## INSTRUÇÕES DA TAREFA:
Transcreva fielmente, no texto sobre a violência infanto-juvenil em Ilhéus, tudo o que vai desde "Juíza Sandra Magali Brito Silva Mendonça |" até "subnotificação de casos.", inclusive.

## TEXTO EXTRAÍDO:
Juíza Sandra Magali Brito Silva Mendonça | Foto: Divulgação

 A juíza Sandra Magali Brito Silva Mendonça, da Vara da Infância e da Juventude de Ilhéus, afirma que a realidade socioeconômica não toca diretamente na questão da violência infanto-juvenil, tanto que famílias de todas as classes sociais praticam violações como forma de educar ou punir, muitas vezes se excedendo e chegando a situações de óbito de crianças e adolescentes. Em Ilhéus, por exemplo, a maioria das denúncias é com relação à violência sexual, pois muitos casos de violência física, como maus tratos, não são denunciados, o que indica subnotificação de casos.

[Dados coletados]

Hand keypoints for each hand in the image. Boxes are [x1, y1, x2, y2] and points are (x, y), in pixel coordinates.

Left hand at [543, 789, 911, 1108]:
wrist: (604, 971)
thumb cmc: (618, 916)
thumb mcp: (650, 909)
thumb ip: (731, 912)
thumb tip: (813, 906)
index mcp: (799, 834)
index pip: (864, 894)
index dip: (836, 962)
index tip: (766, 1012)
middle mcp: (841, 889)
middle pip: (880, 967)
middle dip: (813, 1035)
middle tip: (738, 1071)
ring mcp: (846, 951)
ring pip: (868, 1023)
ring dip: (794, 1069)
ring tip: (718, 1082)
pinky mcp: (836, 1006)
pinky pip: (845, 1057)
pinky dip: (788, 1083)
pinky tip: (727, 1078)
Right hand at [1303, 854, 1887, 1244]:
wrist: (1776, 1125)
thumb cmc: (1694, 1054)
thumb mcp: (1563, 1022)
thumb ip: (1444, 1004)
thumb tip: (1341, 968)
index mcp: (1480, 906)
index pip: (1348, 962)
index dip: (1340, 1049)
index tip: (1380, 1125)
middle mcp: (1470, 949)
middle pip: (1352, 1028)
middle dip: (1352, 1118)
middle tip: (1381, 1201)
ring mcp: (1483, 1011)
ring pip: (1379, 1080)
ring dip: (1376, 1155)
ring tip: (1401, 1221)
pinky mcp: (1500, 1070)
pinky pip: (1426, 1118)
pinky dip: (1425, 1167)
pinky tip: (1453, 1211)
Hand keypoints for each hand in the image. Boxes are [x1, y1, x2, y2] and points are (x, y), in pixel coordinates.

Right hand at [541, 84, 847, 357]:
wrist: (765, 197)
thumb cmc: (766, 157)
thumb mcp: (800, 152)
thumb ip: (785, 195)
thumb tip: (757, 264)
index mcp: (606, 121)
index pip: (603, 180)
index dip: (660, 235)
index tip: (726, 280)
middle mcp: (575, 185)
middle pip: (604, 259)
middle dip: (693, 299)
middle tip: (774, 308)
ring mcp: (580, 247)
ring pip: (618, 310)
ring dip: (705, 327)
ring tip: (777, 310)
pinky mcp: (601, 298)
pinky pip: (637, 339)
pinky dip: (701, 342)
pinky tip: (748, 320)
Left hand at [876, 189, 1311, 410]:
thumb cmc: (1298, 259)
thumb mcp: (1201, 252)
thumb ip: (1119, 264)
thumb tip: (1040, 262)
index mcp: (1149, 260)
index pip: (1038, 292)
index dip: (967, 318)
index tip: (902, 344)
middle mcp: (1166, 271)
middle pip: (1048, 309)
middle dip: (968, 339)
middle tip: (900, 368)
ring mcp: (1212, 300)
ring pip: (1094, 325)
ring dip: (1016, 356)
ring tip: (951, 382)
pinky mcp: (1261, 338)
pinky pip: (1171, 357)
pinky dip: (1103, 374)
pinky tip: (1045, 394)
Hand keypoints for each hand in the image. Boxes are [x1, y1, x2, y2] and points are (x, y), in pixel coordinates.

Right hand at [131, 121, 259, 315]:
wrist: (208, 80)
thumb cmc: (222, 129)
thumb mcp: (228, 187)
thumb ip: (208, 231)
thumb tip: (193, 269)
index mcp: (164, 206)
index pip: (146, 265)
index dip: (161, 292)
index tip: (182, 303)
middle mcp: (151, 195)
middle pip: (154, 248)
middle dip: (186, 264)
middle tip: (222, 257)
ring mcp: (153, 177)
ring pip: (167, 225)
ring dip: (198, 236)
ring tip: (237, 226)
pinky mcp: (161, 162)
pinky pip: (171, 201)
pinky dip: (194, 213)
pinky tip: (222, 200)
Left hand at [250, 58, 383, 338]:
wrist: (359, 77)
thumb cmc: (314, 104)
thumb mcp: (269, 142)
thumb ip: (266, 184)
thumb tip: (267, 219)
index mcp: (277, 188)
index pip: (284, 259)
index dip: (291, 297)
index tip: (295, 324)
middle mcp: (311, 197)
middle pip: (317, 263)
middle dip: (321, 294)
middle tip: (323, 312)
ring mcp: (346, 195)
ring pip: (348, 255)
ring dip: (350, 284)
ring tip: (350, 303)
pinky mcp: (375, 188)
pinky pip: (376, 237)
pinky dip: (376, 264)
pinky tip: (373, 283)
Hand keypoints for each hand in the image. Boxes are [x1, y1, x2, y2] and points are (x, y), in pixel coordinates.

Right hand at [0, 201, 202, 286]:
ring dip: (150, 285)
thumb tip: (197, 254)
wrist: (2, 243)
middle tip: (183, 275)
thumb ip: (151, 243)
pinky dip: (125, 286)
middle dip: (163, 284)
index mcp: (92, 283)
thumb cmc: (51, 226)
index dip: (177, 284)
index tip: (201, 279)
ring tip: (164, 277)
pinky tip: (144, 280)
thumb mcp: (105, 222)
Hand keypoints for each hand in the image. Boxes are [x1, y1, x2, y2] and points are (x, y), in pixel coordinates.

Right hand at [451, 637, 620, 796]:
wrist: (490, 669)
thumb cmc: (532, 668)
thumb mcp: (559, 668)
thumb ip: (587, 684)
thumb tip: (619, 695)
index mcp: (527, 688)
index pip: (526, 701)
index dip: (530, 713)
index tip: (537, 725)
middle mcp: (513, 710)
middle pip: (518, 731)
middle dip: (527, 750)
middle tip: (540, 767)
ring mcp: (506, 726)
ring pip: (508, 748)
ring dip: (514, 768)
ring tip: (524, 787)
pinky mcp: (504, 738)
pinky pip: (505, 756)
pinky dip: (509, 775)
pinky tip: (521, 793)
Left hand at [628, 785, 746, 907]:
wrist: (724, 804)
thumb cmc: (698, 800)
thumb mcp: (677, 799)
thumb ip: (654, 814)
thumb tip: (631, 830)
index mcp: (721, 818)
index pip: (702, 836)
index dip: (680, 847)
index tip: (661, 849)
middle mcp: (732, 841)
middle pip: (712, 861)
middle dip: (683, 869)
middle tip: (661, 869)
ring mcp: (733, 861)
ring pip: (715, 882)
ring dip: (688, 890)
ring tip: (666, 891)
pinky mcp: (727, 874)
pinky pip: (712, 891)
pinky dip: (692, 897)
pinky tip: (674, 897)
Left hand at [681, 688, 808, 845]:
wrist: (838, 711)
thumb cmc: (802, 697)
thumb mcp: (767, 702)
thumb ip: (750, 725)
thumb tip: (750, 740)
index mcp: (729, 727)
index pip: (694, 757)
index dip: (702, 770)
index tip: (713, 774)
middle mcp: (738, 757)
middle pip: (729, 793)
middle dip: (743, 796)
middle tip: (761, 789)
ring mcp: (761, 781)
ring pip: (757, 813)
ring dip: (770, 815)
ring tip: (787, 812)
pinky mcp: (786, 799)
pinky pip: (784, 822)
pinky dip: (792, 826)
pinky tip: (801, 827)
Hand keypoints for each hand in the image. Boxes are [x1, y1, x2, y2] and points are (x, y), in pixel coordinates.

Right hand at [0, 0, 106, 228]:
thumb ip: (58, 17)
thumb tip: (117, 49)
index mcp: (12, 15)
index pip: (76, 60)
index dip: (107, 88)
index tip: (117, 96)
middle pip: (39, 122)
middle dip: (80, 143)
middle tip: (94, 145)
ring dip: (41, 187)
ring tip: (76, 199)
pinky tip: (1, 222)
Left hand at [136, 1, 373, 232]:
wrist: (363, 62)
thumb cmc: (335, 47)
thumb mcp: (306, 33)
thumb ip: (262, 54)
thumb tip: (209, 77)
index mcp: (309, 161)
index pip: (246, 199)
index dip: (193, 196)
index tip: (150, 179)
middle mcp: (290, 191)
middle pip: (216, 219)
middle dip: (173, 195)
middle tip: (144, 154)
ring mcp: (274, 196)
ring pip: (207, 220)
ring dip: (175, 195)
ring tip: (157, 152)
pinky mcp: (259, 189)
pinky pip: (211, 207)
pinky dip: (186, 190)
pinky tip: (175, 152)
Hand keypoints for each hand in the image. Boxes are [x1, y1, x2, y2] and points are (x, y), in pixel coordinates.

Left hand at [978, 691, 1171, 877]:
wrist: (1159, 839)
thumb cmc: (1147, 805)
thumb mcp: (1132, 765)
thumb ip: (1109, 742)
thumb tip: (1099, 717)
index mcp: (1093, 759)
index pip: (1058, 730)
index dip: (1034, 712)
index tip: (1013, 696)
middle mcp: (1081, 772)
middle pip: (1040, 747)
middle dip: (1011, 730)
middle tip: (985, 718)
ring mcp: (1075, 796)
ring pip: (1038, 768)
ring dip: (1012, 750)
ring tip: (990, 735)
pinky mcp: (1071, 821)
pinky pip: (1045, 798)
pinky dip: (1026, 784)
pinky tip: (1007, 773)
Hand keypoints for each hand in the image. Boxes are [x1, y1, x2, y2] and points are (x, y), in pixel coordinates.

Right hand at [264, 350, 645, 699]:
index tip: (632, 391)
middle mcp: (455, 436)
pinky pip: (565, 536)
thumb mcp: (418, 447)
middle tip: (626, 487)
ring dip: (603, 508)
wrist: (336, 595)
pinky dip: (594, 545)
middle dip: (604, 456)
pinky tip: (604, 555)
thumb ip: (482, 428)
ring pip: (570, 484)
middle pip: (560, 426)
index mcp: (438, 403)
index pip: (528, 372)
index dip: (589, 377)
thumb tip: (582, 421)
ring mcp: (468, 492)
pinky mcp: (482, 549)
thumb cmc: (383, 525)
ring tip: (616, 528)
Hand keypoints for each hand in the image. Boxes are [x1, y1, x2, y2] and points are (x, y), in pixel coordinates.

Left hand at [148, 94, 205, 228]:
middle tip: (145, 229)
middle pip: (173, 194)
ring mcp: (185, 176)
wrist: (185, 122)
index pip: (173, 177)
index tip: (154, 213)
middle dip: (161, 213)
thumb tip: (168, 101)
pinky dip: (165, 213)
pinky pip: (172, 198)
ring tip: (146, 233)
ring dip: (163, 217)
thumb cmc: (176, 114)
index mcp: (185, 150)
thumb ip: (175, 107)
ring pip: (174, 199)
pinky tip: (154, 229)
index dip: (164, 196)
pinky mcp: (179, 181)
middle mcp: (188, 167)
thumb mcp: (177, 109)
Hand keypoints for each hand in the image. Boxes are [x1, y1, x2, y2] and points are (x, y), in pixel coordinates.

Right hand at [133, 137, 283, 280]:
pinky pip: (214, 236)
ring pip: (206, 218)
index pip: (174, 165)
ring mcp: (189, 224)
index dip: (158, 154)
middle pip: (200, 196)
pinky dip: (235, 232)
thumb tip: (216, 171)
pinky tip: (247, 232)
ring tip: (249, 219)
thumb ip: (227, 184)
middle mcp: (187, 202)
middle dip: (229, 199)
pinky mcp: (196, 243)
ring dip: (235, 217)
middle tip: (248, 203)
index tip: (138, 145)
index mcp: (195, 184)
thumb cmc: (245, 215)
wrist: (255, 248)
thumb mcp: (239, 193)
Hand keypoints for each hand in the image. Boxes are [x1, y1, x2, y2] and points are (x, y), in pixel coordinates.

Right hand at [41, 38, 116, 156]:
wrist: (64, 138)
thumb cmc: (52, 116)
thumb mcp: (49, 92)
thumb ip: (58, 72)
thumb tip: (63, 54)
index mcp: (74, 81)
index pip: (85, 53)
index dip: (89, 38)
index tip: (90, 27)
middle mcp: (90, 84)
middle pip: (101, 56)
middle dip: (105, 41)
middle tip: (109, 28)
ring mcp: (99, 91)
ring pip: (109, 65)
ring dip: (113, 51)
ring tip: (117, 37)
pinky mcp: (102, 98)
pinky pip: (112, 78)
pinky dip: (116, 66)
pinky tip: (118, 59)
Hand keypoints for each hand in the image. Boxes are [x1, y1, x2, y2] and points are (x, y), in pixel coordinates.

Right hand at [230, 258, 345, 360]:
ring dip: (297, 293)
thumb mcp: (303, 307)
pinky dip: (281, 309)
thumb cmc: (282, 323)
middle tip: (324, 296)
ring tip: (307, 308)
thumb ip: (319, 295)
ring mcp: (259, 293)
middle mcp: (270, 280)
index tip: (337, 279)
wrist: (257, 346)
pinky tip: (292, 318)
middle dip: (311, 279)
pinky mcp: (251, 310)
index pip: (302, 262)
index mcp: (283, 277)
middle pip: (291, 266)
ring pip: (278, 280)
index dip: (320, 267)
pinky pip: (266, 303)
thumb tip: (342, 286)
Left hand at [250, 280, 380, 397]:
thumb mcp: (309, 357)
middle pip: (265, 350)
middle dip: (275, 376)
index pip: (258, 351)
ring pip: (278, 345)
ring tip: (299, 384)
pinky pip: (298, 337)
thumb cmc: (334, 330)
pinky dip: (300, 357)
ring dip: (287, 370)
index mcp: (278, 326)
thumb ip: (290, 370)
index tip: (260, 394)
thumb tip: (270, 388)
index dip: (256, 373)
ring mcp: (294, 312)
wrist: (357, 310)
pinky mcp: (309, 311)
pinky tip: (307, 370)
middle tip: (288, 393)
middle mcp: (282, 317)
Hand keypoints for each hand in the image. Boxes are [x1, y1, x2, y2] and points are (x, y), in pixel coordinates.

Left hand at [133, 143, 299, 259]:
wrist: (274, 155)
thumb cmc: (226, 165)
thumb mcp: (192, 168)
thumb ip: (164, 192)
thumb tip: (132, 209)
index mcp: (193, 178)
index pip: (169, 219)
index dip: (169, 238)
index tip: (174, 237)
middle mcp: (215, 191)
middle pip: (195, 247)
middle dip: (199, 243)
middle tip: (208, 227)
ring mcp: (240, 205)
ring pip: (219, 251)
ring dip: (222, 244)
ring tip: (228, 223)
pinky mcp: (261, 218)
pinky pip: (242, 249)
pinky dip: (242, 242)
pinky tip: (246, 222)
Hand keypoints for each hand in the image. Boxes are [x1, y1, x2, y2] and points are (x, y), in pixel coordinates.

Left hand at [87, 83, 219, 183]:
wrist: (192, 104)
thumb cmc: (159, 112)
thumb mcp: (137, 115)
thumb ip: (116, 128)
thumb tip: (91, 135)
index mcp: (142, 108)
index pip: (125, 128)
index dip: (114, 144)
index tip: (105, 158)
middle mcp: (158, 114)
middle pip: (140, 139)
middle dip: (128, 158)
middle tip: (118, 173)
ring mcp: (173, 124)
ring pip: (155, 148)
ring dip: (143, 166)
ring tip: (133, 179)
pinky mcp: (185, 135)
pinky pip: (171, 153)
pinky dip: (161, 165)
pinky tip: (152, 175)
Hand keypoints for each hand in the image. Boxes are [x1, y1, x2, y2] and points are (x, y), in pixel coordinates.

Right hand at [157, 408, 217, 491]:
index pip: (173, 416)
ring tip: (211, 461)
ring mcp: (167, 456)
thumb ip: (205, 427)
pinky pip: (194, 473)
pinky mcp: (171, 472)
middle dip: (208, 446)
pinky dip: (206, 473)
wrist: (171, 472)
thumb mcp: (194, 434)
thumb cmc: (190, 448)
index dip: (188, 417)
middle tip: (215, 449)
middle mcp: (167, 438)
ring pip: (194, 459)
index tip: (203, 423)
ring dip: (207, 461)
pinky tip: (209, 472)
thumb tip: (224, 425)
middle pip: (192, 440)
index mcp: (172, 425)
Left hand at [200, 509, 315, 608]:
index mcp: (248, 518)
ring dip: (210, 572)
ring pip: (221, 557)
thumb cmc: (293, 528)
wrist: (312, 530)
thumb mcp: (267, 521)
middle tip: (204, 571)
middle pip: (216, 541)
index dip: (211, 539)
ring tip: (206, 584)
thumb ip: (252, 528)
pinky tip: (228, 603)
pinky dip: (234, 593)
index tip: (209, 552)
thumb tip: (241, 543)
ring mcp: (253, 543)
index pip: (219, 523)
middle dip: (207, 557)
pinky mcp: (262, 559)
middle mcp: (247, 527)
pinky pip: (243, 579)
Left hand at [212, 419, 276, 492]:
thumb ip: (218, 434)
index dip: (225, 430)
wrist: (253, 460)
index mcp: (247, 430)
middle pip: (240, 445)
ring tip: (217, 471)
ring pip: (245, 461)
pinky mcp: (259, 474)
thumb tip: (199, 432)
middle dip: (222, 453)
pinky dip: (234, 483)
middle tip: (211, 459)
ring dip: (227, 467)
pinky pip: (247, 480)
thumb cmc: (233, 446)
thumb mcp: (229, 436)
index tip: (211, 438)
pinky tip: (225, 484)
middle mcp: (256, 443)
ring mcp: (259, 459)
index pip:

## RESPOSTA À TAREFA:
Juíza Sandra Magali Brito Silva Mendonça | Foto: Divulgação

 A juíza Sandra Magali Brito Silva Mendonça, da Vara da Infância e da Juventude de Ilhéus, afirma que a realidade socioeconômica não toca diretamente na questão da violência infanto-juvenil, tanto que famílias de todas as classes sociais praticam violações como forma de educar ou punir, muitas vezes se excedendo e chegando a situações de óbito de crianças e adolescentes. Em Ilhéus, por exemplo, a maioria das denúncias é com relação à violência sexual, pois muitos casos de violência física, como maus tratos, não são denunciados, o que indica subnotificação de casos.